普通に見ると、水面が凪いだ「静かな」状態ですよね。でも、小さい小さい目で見ると、1こ1この水はぶんぶん動いているのです。でも、水の場合は分子が自由に動き回っているわけではありません。なぜかと言うと、分子と分子の間には「引力」が働いているからです。リンゴが木から落ちたり、私たちが地球に立っていられるのも引力のしわざです。それと同じように、分子と分子の間にも引っ張る力があるのです。だから、水の場合は、完全に自由に動き回ることができないのです。

 分子と分子の間に働く力。これは、水の分子だけではなく、どんなモノにも働いています。でも、水の間に働く力は、「水素結合」と呼ばれる特別なものなのです.この水素結合、他の分子の間に働く力よりも大きいのです。実は、前回からお話ししている水の異常さは、この「水素結合」のせいなのです。

沸点・融点が異常に高い

  前回の「不思議な物質、水(1)-周期律表-」で、融点・沸点が異常に高いことをお話ししました。実は、これも水素結合のせいなのです。固体→液体→気体と変化させるためには、分子の動き回るパワーを大きくしてあげる必要があります。実は、「温める」「火にかける」ということは、熱を加えてこの動き回るパワーを注入してあげているのです。水素結合のパワーは大きいので「動き回るパワー>水素結合のパワー」になるためには相当の熱を加えて水分子の動き回るパワーをたくさn注入する必要があります。だから、沸点(沸騰する温度)や融点(溶ける温度)が他の物質に比べると異常に高いのです。

水は凍ると膨張する

 缶ジュースを冷凍庫に入れて破裂させてしまった経験はありませんか?まあ、そんな劇的な経験はないにしても、残り物のシチューなどを冷凍するとき、容器の8分目程度にしておかないと膨張して大変なことになることは御存じでしょう。これは、水が凍ると体積が膨張することによるのです。これも、水素結合のしわざです。
 「水が凍ると膨張する」の逆を考えてみましょう。ということは、氷を圧縮すると水になるはずですよね。実際、そうなります。この性質を利用したのがスキーやスケートです。氷に体重で圧力をかけると、氷が溶けます。氷が溶けるから、滑ることを楽しむことができるのです。スキーやスケートができるのも水の変わった性質のおかげ!
 この「水が凍ると膨張する」という性質は、地球の営みの上で実に大切なものです。

氷は水に浮かぶ

 アイスコーヒーの中に氷が浮かんでいます。これは、私たちにとっては当たり前の現象です。他の普通の物質は固体になると重くなるので、沈みます。バターも融けた方が上に、固まった方は下にあります。
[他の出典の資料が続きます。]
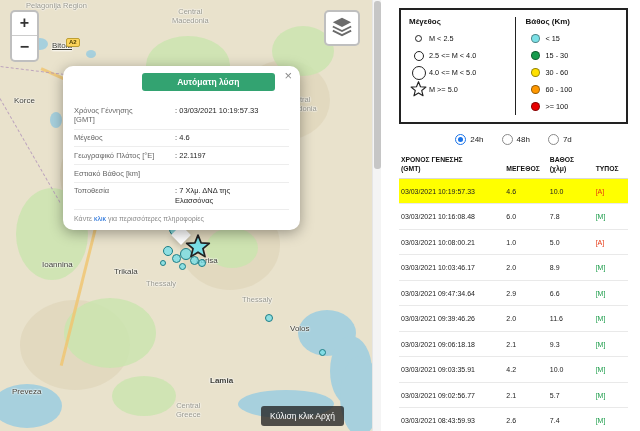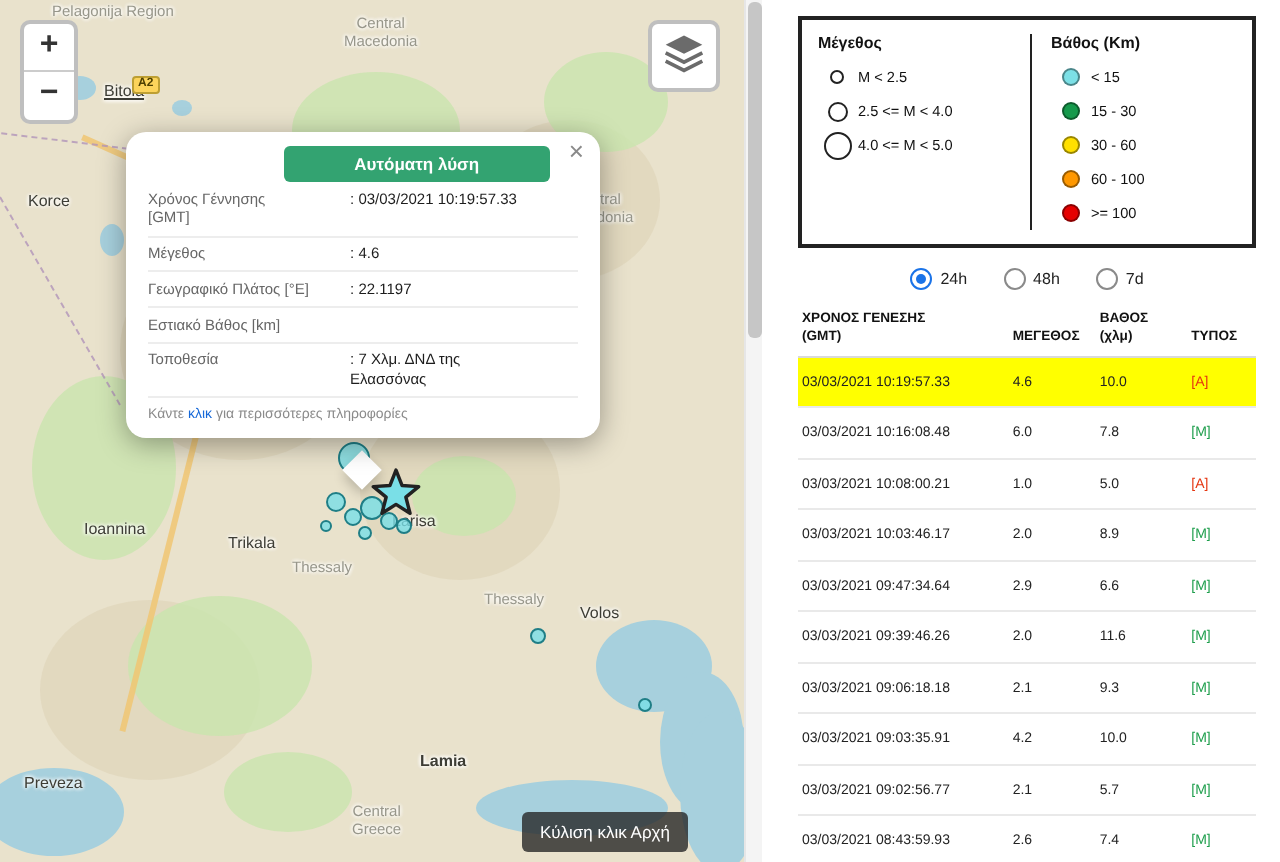--- a/index.html
+++ b/index.html
@@ -34,7 +34,7 @@
          box-shadow:0 3px 14px rgba(0,0,0,.35);padding:7px 11px 8px;z-index:8}
   .ptail{position:absolute;left:174px;top:228px;width:14px;height:14px;background:#fff;
          transform:rotate(45deg);box-shadow:2px 2px 6px rgba(0,0,0,.2);z-index:7}
-  .phead{display:flex;align-items:center;margin-bottom:0}
+  .phead{display:flex;align-items:center;margin-bottom:11px}
   .pill{margin-left:auto;margin-right:14px;width:62%;background:#33a371;color:#fff;text-align:center;
         font-size:8.5px;font-weight:bold;padding:4px 0;border-radius:3px;cursor:pointer}
   .pclose{position:absolute;right:8px;top:3px;font-size:13px;color:#8a8a8a;cursor:pointer;line-height:1}

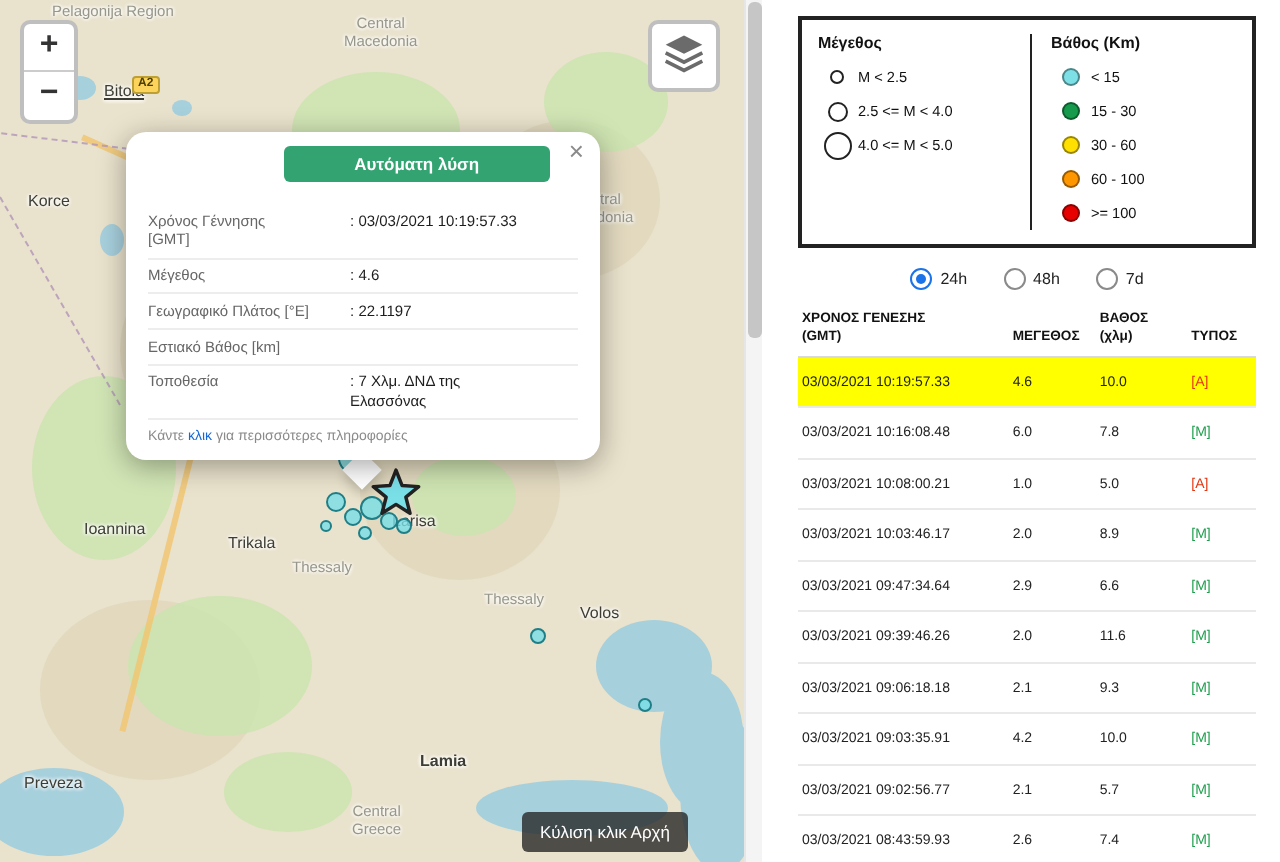--- a/index.html
+++ b/index.html
@@ -224,6 +224,14 @@
               </span>
               <span class="llab">4.0 &lt;= M &lt; 5.0</span>
             </div>
+            <div class="lrow">
+              <span class="lsym">
+                <svg width="17" height="17" viewBox="0 0 24 24">
+                  <path d="M12 1 L14.82 8.12 L22.46 8.6 L16.57 13.48 L18.47 20.9 L12 16.8 L5.53 20.9 L7.43 13.48 L1.54 8.6 L9.18 8.12 Z" fill="#fff" stroke="#222" stroke-width="1.6" stroke-linejoin="round"></path>
+                </svg>
+              </span>
+              <span class="llab">M &gt;= 5.0</span>
+            </div>
           </div>
       </div>
       <div class="lcol dep">

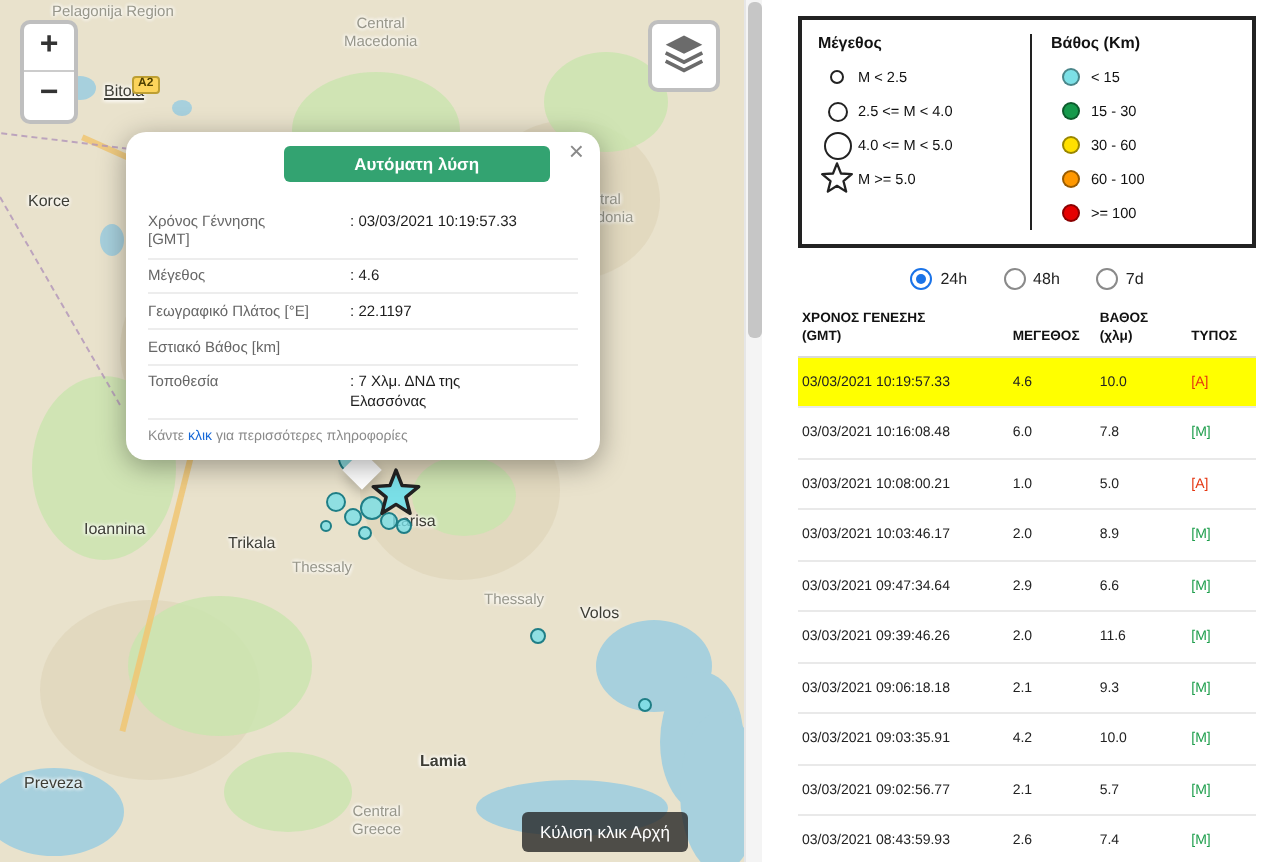--- a/index.html
+++ b/index.html
@@ -124,7 +124,7 @@
         <span class="mlabel region" style="left: 146px; top: 280px;">Thessaly</span>
         <span class="mlabel city" style="left: 196px; top: 256px;">Larisa</span>
         <span class="mlabel region" style="left: 242px; top: 296px;">Thessaly</span>
-        <span class="mlabel city" style="left: 290px; top: 302px;">Volos</span>
+        <span class="mlabel city" style="left: 290px; top: 324px;">Volos</span>
         <span class="mlabel city" style="left: 210px; top: 376px; font-weight: bold;">Lamia</span>
         <span class="mlabel city" style="left: 12px; top: 387px;">Preveza</span>
         <span class="mlabel region" style="left: 176px; top: 402px;">Central

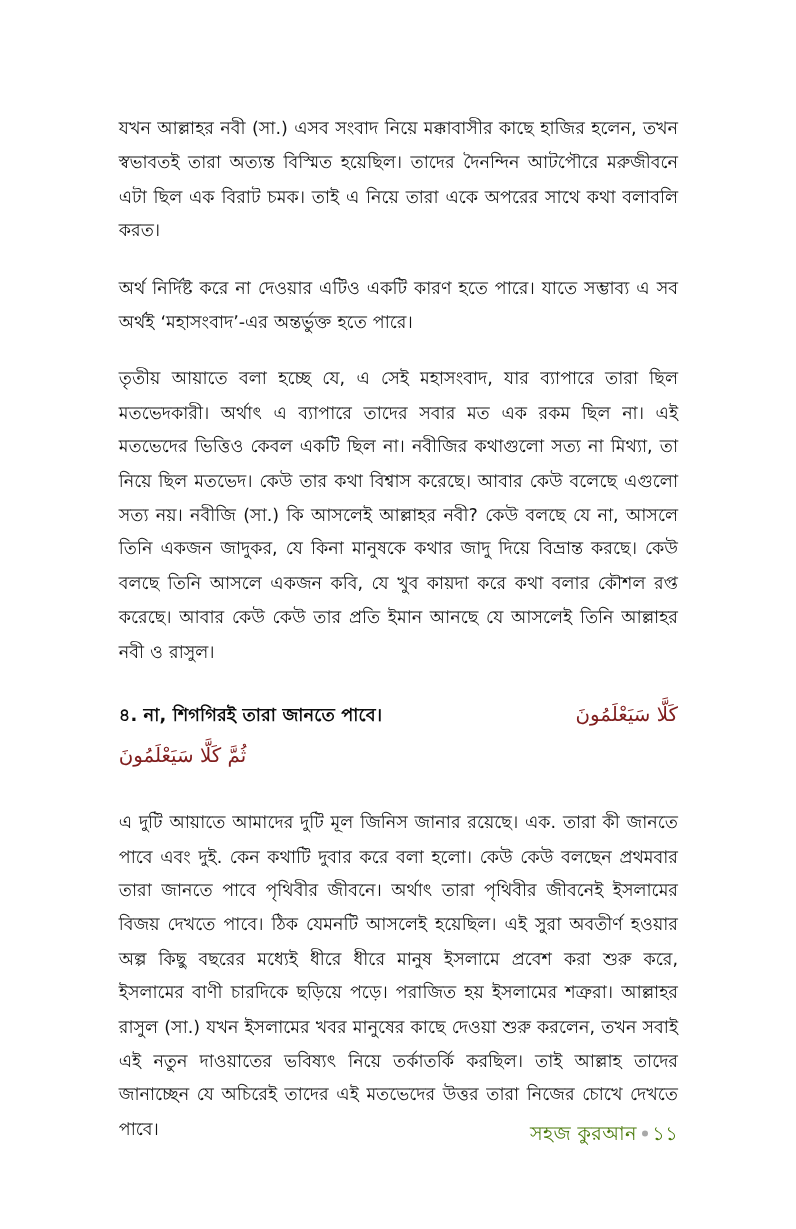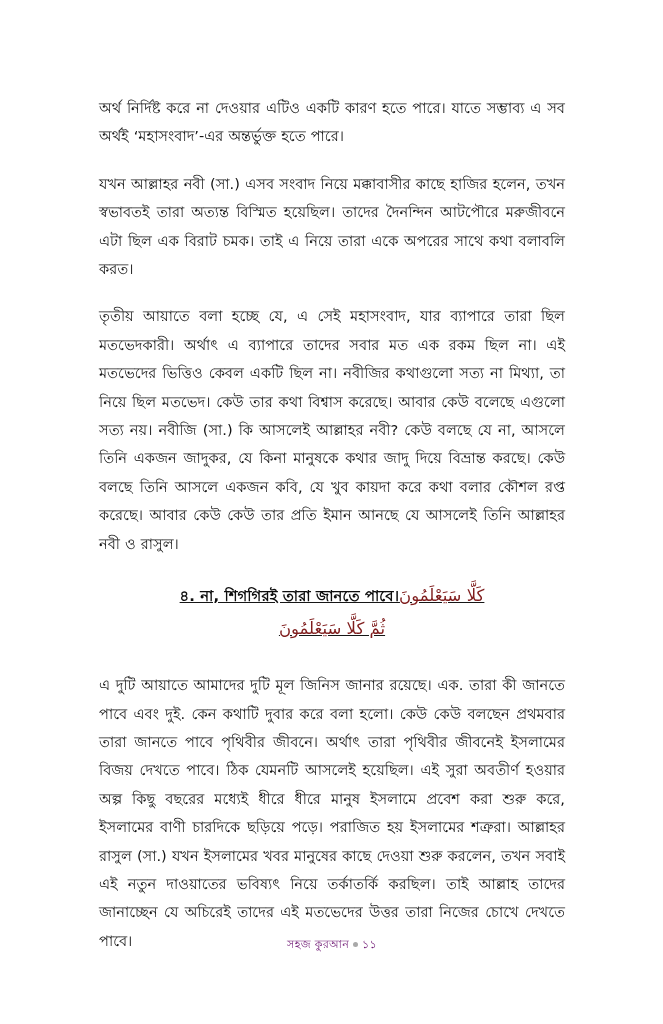--- a/index.html
+++ b/index.html
@@ -120,9 +120,9 @@
 
   <div class="content">
 
+    <p class="para">যখন আল্লাহর নবী (সা.) এসব সংবাদ নিয়ে মক্কাবাসীর কাছে হাজির হলেন, তখন স্বভাবতই তারা অত্যন্ত বিস্মিত হয়েছিল। তাদের দৈনন্দিন আটপৌরে মরুজীবনে এটা ছিল এক বিরাট চমক। তাই এ নিয়ে তারা একে অপরের সাথে কথা বলাবলি করত।</p>
+
     <p class="para">অর্থ নির্দিষ্ট করে না দেওয়ার এটিও একটি কারণ হতে পারে। যাতে সম্ভাব্য এ সব অর্থই ‘মহাসংবাদ’-এর অন্তর্ভুক্ত হতে পারে।</p>
-
-    <p class="para">যখন আল্লাহর নবী (সা.) এসব সংবাদ নিয়ে মক্কাবাসীর কাছে হাজির হলেন, তখন স্বভাবতই তারা অত্যন্ত বিস্মিত হয়েছিল। তাদের দৈনন্দিন আটপৌরে মরুজীবনে এটা ছিল এক বিরাট চমক। তাই এ নিয়ে তারা একে অপরের সাথে কথা বলাবলি করত।</p>
 
     <p class="para">তৃতীয় আয়াতে বলা হচ্ছে যে, এ সেই মহাসংবাদ, যার ব্যাপারে তারা ছিল মতভেদকারী। অর্থাৎ এ ব্যাপারে তাদের সবার মত এক রকম ছিল না। এই মতভেদের ভিত্তিও কেবল একটি ছিল না। নবীজির কথাগুলো সত্য না মিথ্যা, তা নিয়ে ছিল মতভেদ। কেউ তার কথা বিশ্বাস করেছে। আবার কেউ বলেছে এগুলো সত্য নয়। নবীজি (সা.) কি আসলেই আল্লাহর নবী? কেউ বলছে যে না, আসলে তিনি একজন জাদুকর, যে কিনা মানুষকে কথার জাদু দিয়ে বিভ্রান্ত করছে। কেউ বলছে তিনি আসলে একজন কবি, যে খুব কায়দা করে কথা বলার কৌশল রপ্ত করেছে। আবার কেউ কেউ তার প্রতি ইমান আনছে যে আসলেই তিনি আল্লাহর নবী ও রাসুল।</p>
氷が水に浮かぶというのも、実は不思議な現象なのです。この理由も、「水が凍ると膨張する」すなわち、「同じ体積では氷の方が軽い」からだと言えます。氷が浮くのも水素結合のしわざです。
 もし水が他の物質と同じ性質だったらどうでしょう。冬になって湖に張った氷は湖底に沈んで、春になっても太陽が当たらずどんどん溜まっていきます。北極の海底も氷で埋まっていくはずです。春になると氷が溶けるのは、表面に氷が浮いているおかげなのです。夏と冬がきちんと繰り返すのは、水だけが持つ特異な性質のなせる技なのです。

水が生物にとって大事なワケ

 下の表を見て下さい。水と他の物質の「気化熱」「比熱」を比較しています。「気化熱」というのは、液体が蒸発するのに必要な熱量のことです。「比熱」は、液体が1℃上昇するのに必要な熱量のことです。他の3つの物質に比べて、水の値がそれぞれ2〜3倍だということがわかりますよね。明らかにこれも高いです。
*水と他の物質の比較*
物質
気化熱 [cal/g]
比熱 [cal/g]
540
1.000
エタノール
204
0.581
メタノール
263
0.600
アセトン
125
0.528

 気化熱が高いという事実は、生物の何に役立っているのでしょうか。気化熱が高いということは、蒸発するときに多くの熱を奪います。つまり、生物が汗をかいて、温度上昇を防ぐことができるのは水のおかげなのです。そして植物でも、葉の表面からの水の蒸発によって温度上昇を防いでいるもです。
 比熱が高いことはどう役に立っているのでしょうか。1℃上昇するにも多くの熱量が必要、ということは、周りの温度が上昇しても、ある程度水温の上昇は抑えることができます。だから、環境の温度変化が激しくても、水を主体とした生物は体温が変化しにくいようにできているのです。

  「水素結合」といわれても、目に見えないものなのでイメージが捕らえにくいかもしれません。でも、生物が生きているのも、地球が凍り付かないのもこの「水素結合」のおかげだと思うと少しは親しみが湧くでしょうか?目には見えないけど、水分子ひとつひとつの間に働く小さい力のおかげなのです。